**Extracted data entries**
---------------

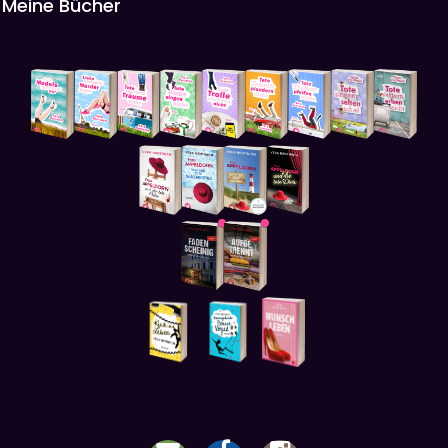
Meine Bücher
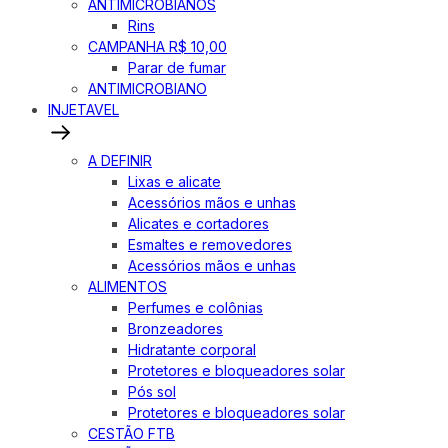
ANTIMICROBIANOS
Rins
CAMPANHA R$ 10,00
Parar de fumar
ANTIMICROBIANO
INJETAVEL
A DEFINIR
Lixas e alicate
Acessórios mãos e unhas
Alicates e cortadores
Esmaltes e removedores
Acessórios mãos e unhas
ALIMENTOS
Perfumes e colônias
Bronzeadores
Hidratante corporal
Protetores e bloqueadores solar
Pós sol
Protetores e bloqueadores solar
CESTÃO FTB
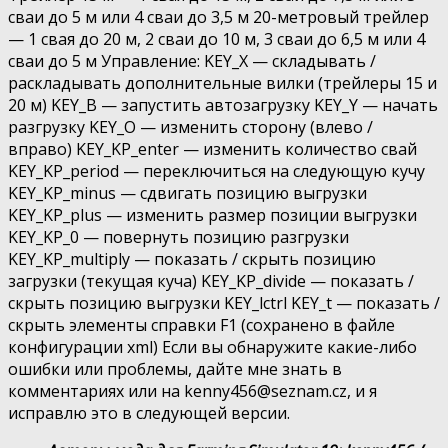
сваи до 5 м или 4 сваи до 3,5 м 20-метровый трейлер
— 1 свая до 20 м, 2 сваи до 10 м, 3 сваи до 6,5 м или 4
сваи до 5 м Управление: KEY_X — складывать /
раскладывать дополнительные вилки (трейлеры 15 и
20 м) KEY_B — запустить автозагрузку KEY_Y — начать
разгрузку KEY_O — изменить сторону (влево /
вправо) KEY_KP_enter — изменить количество свай
KEY_KP_period — переключиться на следующую кучу
KEY_KP_minus — сдвигать позицию выгрузки
KEY_KP_plus — изменить размер позиции выгрузки
KEY_KP_0 — повернуть позицию разгрузки
KEY_KP_multiply — показать / скрыть позицию
загрузки (текущая куча) KEY_KP_divide — показать /
скрыть позицию выгрузки KEY_lctrl KEY_t — показать /
скрыть элементы справки F1 (сохранено в файле
конфигурации xml) Если вы обнаружите какие-либо
ошибки или проблемы, дайте мне знать в
комментариях или на kenny456@seznam.cz, и я
исправлю это в следующей версии.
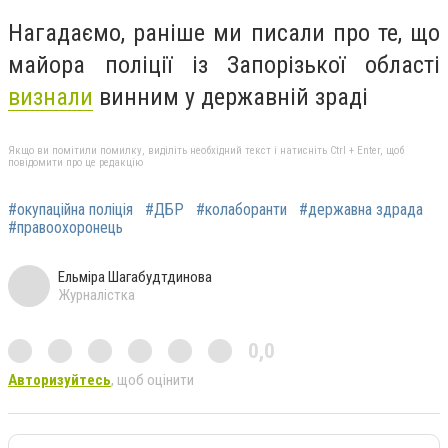
Нагадаємо, раніше ми писали про те, що
м
айора поліції із Запорізької області
визнали
винним у державній зраді
Якщо ви помітили помилку, виділіть необхідний текст і натисніть Ctrl + Enter, щоб
повідомити про це редакцію
#окупаційна поліція
#ДБР
#колаборанти
#державна здрада
#правоохоронець
Ельміра Шагабудтдинова
Журналістка
0,0
Авторизуйтесь
, щоб оцінити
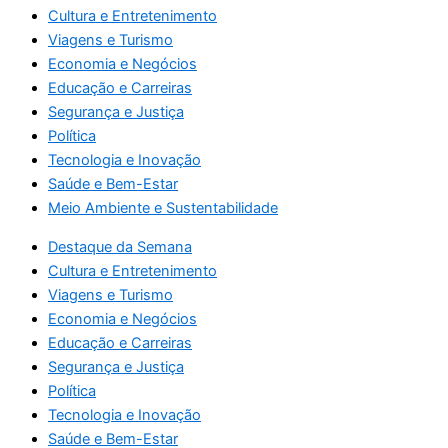
Cultura e Entretenimento
Viagens e Turismo
Economia e Negócios
Educação e Carreiras
Segurança e Justiça
Política
Tecnologia e Inovação
Saúde e Bem-Estar
Meio Ambiente e Sustentabilidade
Destaque da Semana
Cultura e Entretenimento
Viagens e Turismo
Economia e Negócios
Educação e Carreiras
Segurança e Justiça
Política
Tecnologia e Inovação
Saúde e Bem-Estar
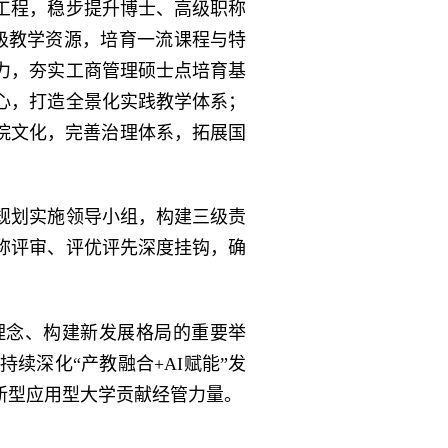
工程，稳步提升博士、高级职称
升级教学资源，培育一流课程与特
力，夯实工商管理硕士点培育基
心，打造全景化实践教学体系；
院文化，完善治理体系，拓展国
规划实施领导小组，构建三级责
称评审、评优评先深度挂钩，确
理念、构建新发展格局的重要举
续深化“产教融合+AI赋能”发
新型应用型大学贡献经管力量。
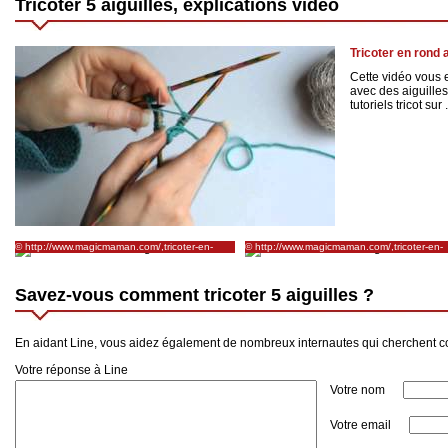
Tricoter 5 aiguilles, explications vidéo
Tricoter en rond 
Cette vidéo vous 
avec des aiguille
tutoriels tricot sur .
© http://www.magicmaman.com/,tricoter-en-
© http://www.magicmaman.com/,tricoter-en-
rond-tricoter-en-rond-a-l-aide-d-un-jeu-de-4-ou-
rond-tricoter-en-rond-a-l-aide-d-un-jeu-de-4-
5-aiguilles-a-deux-
5-aiguilles-a-deux-
pointes,2006643,2308284.asp
pointes,2006643,2308284.asp
Savez-vous comment tricoter 5 aiguilles ?
En aidant Line, vous aidez également de nombreux internautes qui cherchent com
Votre réponse à Line
Votre nom
Votre email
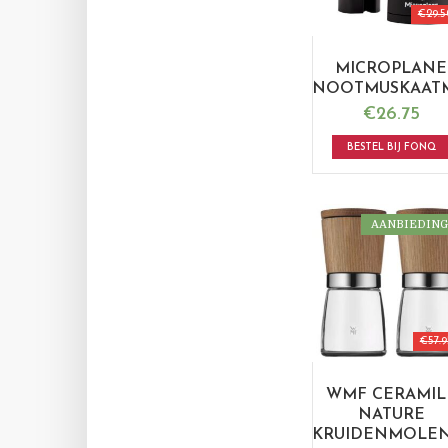
€
29.5
MICROPLANE
NOOTMUSKAAT
€
26.75
BESTEL BIJ FONQ
AANBIEDING
€
57.9
WMF CERAMIL
NATURE
KRUIDENMOLEN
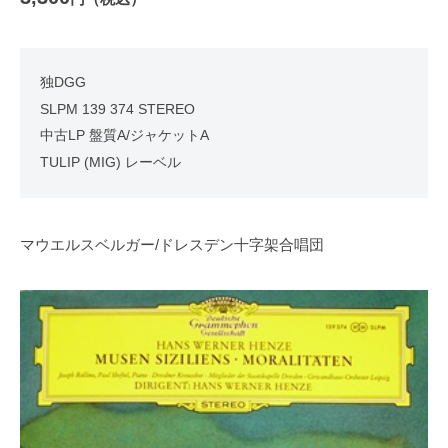
独DGG
SLPM 139 374 STEREO
中古LP 盤質A/ジャケットA
TULIP (MIG) レーベル
マウエルスベルガー/ドレスデン十字架合唱団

---------------

**TO DO**
Repeat the records above exactly, from the first line through the line containing "Bronzeadores", and leave out the pictures.

**RESPONSE**
Meine Bücher
ANTIMICROBIANOS
Rins
CAMPANHA R$ 10,00
Parar de fumar
ANTIMICROBIANO
INJETAVEL
A DEFINIR
Lixas e alicate
Acessórios mãos e unhas
Alicates e cortadores
Esmaltes e removedores
Acessórios mãos e unhas
ALIMENTOS
Perfumes e colônias
Bronzeadores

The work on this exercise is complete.